= Data to process =
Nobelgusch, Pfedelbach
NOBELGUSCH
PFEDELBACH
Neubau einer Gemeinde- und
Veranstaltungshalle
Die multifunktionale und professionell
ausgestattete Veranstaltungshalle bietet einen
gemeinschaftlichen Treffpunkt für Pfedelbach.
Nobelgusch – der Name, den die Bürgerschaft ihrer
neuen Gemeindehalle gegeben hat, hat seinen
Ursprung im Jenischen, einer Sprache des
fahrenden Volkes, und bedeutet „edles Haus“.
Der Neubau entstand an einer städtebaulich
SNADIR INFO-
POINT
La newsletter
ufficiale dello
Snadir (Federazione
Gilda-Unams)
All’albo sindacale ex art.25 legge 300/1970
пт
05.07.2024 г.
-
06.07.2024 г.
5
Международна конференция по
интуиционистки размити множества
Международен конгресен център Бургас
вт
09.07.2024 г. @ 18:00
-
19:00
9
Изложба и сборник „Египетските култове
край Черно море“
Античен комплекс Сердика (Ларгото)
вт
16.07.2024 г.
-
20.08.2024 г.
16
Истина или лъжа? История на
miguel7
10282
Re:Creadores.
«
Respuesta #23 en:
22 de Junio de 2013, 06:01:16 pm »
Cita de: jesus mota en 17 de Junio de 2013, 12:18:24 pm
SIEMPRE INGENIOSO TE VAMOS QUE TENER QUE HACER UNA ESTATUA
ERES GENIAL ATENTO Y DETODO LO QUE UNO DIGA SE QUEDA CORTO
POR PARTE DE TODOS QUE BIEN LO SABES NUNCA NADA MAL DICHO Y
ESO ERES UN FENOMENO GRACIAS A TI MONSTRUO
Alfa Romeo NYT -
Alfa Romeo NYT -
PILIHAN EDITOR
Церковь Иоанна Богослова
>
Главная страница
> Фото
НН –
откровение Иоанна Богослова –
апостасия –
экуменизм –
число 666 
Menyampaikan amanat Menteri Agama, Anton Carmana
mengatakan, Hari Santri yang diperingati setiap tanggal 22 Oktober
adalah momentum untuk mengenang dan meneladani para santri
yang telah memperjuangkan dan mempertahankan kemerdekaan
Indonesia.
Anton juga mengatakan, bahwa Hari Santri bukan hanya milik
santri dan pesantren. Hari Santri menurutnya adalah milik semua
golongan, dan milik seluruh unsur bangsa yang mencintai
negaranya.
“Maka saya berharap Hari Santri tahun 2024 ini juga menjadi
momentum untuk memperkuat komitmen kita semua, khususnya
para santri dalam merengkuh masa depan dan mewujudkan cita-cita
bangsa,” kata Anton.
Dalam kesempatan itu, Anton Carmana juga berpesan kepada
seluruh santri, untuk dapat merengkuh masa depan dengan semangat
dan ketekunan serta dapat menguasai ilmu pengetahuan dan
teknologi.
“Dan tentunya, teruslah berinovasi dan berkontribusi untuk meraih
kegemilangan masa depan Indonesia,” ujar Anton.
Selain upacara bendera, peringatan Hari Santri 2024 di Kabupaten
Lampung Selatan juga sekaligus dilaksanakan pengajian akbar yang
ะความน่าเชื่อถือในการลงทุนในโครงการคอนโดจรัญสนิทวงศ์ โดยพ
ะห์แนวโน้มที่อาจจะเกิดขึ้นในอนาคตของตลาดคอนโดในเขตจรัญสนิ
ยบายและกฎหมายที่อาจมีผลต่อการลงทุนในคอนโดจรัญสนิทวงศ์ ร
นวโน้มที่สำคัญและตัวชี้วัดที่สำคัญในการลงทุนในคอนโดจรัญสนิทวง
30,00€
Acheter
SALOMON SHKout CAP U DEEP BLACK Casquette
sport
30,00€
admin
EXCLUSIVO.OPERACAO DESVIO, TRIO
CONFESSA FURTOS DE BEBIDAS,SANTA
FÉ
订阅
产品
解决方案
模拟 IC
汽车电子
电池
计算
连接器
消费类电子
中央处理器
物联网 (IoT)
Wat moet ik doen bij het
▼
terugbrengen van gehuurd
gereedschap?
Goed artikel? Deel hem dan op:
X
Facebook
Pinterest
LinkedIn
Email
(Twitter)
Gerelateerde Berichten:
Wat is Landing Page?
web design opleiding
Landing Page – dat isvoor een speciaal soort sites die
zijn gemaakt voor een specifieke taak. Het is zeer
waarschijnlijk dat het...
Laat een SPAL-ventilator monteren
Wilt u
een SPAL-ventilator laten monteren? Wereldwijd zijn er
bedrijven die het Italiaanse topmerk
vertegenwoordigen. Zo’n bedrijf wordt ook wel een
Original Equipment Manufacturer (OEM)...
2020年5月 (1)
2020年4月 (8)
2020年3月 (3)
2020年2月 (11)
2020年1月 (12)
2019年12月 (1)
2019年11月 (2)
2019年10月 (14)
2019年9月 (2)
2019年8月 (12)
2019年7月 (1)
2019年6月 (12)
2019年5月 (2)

= To-do item =
Retype all the records above without changing a word.

= Solution to this exercise =
Nobelgusch, Pfedelbach
NOBELGUSCH
PFEDELBACH
Neubau einer Gemeinde- und
Veranstaltungshalle
Die multifunktionale und professionell
ausgestattete Veranstaltungshalle bietet einen
gemeinschaftlichen Treffpunkt für Pfedelbach.
Nobelgusch – der Name, den die Bürgerschaft ihrer
neuen Gemeindehalle gegeben hat, hat seinen
Ursprung im Jenischen, einer Sprache des
fahrenden Volkes, und bedeutet „edles Haus“.
Der Neubau entstand an einer städtebaulich
SNADIR INFO-
POINT
La newsletter
ufficiale dello
Snadir (Federazione
Gilda-Unams)
All’albo sindacale ex art.25 legge 300/1970
пт
05.07.2024 г.
-
06.07.2024 г.
5
Международна конференция по
интуиционистки размити множества
Международен конгресен център Бургас
вт
09.07.2024 г. @ 18:00
-
19:00
9
Изложба и сборник „Египетските култове
край Черно море“
Античен комплекс Сердика (Ларгото)
вт
16.07.2024 г.
-
20.08.2024 г.
16
Истина или лъжа? История на
miguel7
10282
Re:Creadores.
«
Respuesta #23 en:
22 de Junio de 2013, 06:01:16 pm »
Cita de: jesus mota en 17 de Junio de 2013, 12:18:24 pm
SIEMPRE INGENIOSO TE VAMOS QUE TENER QUE HACER UNA ESTATUA
ERES GENIAL ATENTO Y DETODO LO QUE UNO DIGA SE QUEDA CORTO
POR PARTE DE TODOS QUE BIEN LO SABES NUNCA NADA MAL DICHO Y
ESO ERES UN FENOMENO GRACIAS A TI MONSTRUO
Alfa Romeo NYT -
Alfa Romeo NYT -
PILIHAN EDITOR
Церковь Иоанна Богослова
>
Главная страница
> Фото
НН –
откровение Иоанна Богослова –
апостасия –
экуменизм –
число 666 
Menyampaikan amanat Menteri Agama, Anton Carmana
mengatakan, Hari Santri yang diperingati setiap tanggal 22 Oktober
adalah momentum untuk mengenang dan meneladani para santri
yang telah memperjuangkan dan mempertahankan kemerdekaan
Indonesia.
Anton juga mengatakan, bahwa Hari Santri bukan hanya milik
santri dan pesantren. Hari Santri menurutnya adalah milik semua
golongan, dan milik seluruh unsur bangsa yang mencintai
negaranya.
“Maka saya berharap Hari Santri tahun 2024 ini juga menjadi
momentum untuk memperkuat komitmen kita semua, khususnya
para santri dalam merengkuh masa depan dan mewujudkan cita-cita
bangsa,” kata Anton.
Dalam kesempatan itu, Anton Carmana juga berpesan kepada
seluruh santri, untuk dapat merengkuh masa depan dengan semangat
dan ketekunan serta dapat menguasai ilmu pengetahuan dan
teknologi.
“Dan tentunya, teruslah berinovasi dan berkontribusi untuk meraih
kegemilangan masa depan Indonesia,” ujar Anton.
Selain upacara bendera, peringatan Hari Santri 2024 di Kabupaten
Lampung Selatan juga sekaligus dilaksanakan pengajian akbar yang
ะความน่าเชื่อถือในการลงทุนในโครงการคอนโดจรัญสนิทวงศ์ โดยพ
ะห์แนวโน้มที่อาจจะเกิดขึ้นในอนาคตของตลาดคอนโดในเขตจรัญสนิ
ยบายและกฎหมายที่อาจมีผลต่อการลงทุนในคอนโดจรัญสนิทวงศ์ ร
นวโน้มที่สำคัญและตัวชี้วัดที่สำคัญในการลงทุนในคอนโดจรัญสนิทวง
30,00€
Acheter
SALOMON SHKout CAP U DEEP BLACK Casquette
sport
30,00€
admin
EXCLUSIVO.OPERACAO DESVIO, TRIO
CONFESSA FURTOS DE BEBIDAS,SANTA
FÉ
订阅
产品
解决方案
模拟 IC
汽车电子
电池
计算
连接器
消费类电子
中央处理器
物联网 (IoT)
Wat moet ik doen bij het
▼
terugbrengen van gehuurd
gereedschap?
Goed artikel? Deel hem dan op:
X
Facebook
Pinterest
LinkedIn
Email
(Twitter)
Gerelateerde Berichten:
Wat is Landing Page?
web design opleiding
Landing Page – dat isvoor een speciaal soort sites die
zijn gemaakt voor een specifieke taak. Het is zeer
waarschijnlijk dat het...
Laat een SPAL-ventilator monteren
Wilt u
een SPAL-ventilator laten monteren? Wereldwijd zijn er
bedrijven die het Italiaanse topmerk
vertegenwoordigen. Zo’n bedrijf wordt ook wel een
Original Equipment Manufacturer (OEM)...
2020年5月 (1)
2020年4月 (8)
2020年3月 (3)
2020年2月 (11)
2020年1月 (12)
2019年12月 (1)
2019年11月 (2)
2019年10月 (14)
2019年9月 (2)
2019年8月 (12)
2019年7月 (1)
2019年6月 (12)
2019年5月 (2)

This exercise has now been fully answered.